Objective   The present study aimed to examine the presence and mechanism of Fas-induced epithelial-mesenchymal transition(EMT) in human colon cancer cells.

  Methods   Colon cancer cells, namely, SW480 and DLD1, were treated with low-dose FasL(12.5 ng/mL) for 3 d.Total protein and total RNA levels of the experimental and control groups were extracted, and Western blot and RT-PCR were performed to measure both the transcriptional and translational levels of epithelial markers such as CDH1 and Villin, mesenchymal markers such as CHD2 and Vimentin, and EMT transcriptional factors such as Snail and Twist.Immunofluorescence was performed to observe the cellular distribution of EMT transcriptional factors on the third day of treatment.Snail and Twist stably knocked-down colon cancer cell lines were established and confirmed by Western blot.Colon cancer cells with low-expressing Snail or Twist were treated with low-dose FasL for 3 d.Western blot and RT-PCR were performed as described above to study the dependence of Fas-induced EMT on either Snail or Twist.Colon cancer cells, specifically SW480, were treated with low-dose FasL for 1 h, and Western blot was performed to test the activation status of the extra-cellular regulated protein kinases 1/2(ERK1/2) pathway and the p38 pathway at 15 min, 30 min, and 1 h.SW480 was pretreated for 2 h with the signaling pathway inhibitor, which was demonstrated efficiently by Western blot, and then treated with low-dose FasL for 3 d.Western blot and RT-PCR were performed as described above to explore the possible mechanisms of Fas-induced EMT.

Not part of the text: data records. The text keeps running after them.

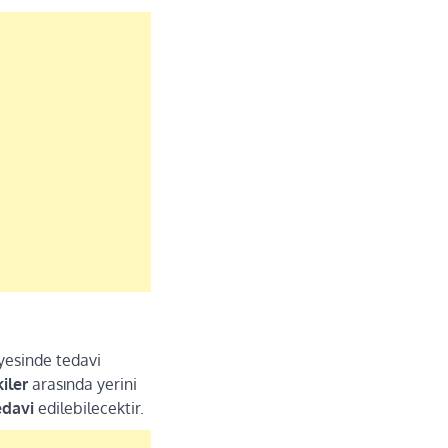
ayesinde tedavi
kiler
arasında yerini
edavi
edilebilecektir.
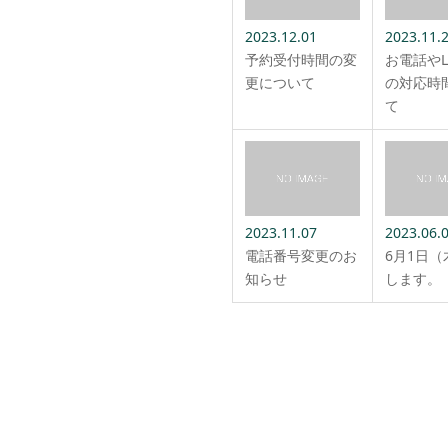
2023.12.01
2023.11.
予約受付時間の変
お電話やL
更について
の対応時
て
2023.11.07
2023.06.
電話番号変更のお
6月1日
知らせ
します。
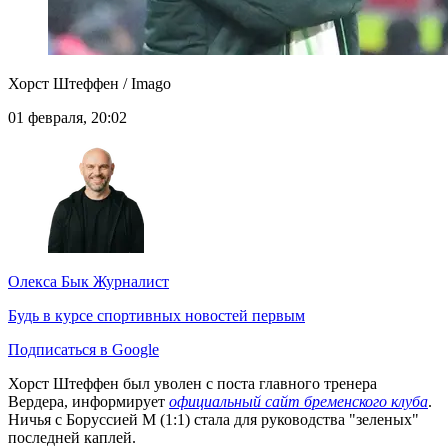
Хорст Штеффен / Imago
01 февраля, 20:02
Олекса Бык
Журналист
Будь в курсе спортивных новостей первым
Подписаться в Google
Хорст Штеффен был уволен с поста главного тренера
Вердера, информирует
официальный сайт бременского клуба
.
Ничья с Боруссией М (1:1) стала для руководства "зеленых"
последней каплей.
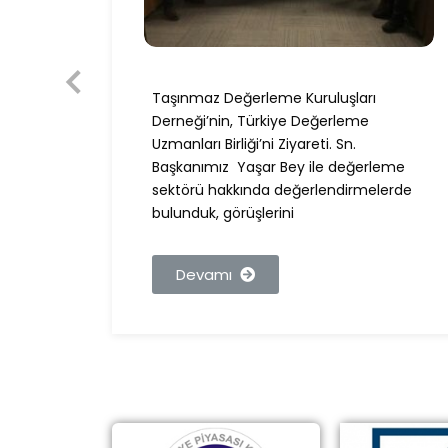
Taşınmaz Değerleme Kuruluşları
nımız,
Derneği’nin, Türkiye Değerleme
BDDK
Uzmanları Birliği’ni Ziyareti. Sn.
Başkanımız Yaşar Bey ile değerleme
sektörü hakkında değerlendirmelerde
bulunduk, görüşlerini
Devamı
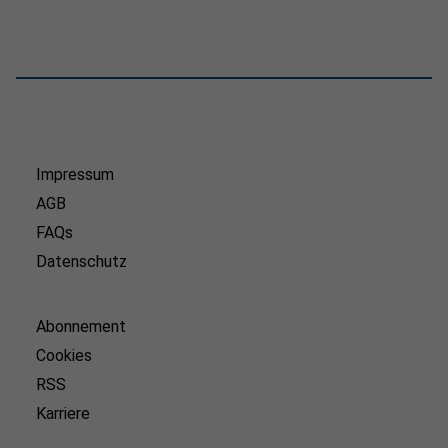
Impressum
AGB
FAQs
Datenschutz
Abonnement
Cookies
RSS
Karriere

  Results   The transcriptional and translational levels of the epithelial markers decreased, whereas those of the mesenchymal markers and of the EMT transcriptional factors increased in colon cancer cells, namely, SW480 and DLD1, after treatment of low-dose FasL for 3 d.The resulting levels were accompanied by the nucleus translocation of EMT transcription factors and cellular morphological changes from paving-stone-like shape into spindle-like shape.This result confirms the occurrence of EMT.The stable knock-down of Snail or Twist eliminated the Fas-induced EMT process mentioned above.Low-dose FasL activated the ERK1/2 pathway, whereas the ERK inhibitor weakened the FasL-induced EMT process.

  Conclusion   Low-dose FasL can induce the EMT process in colon cancer cells, namely, SW480and DLD1, through the activation of the ERK1/2 signaling pathway.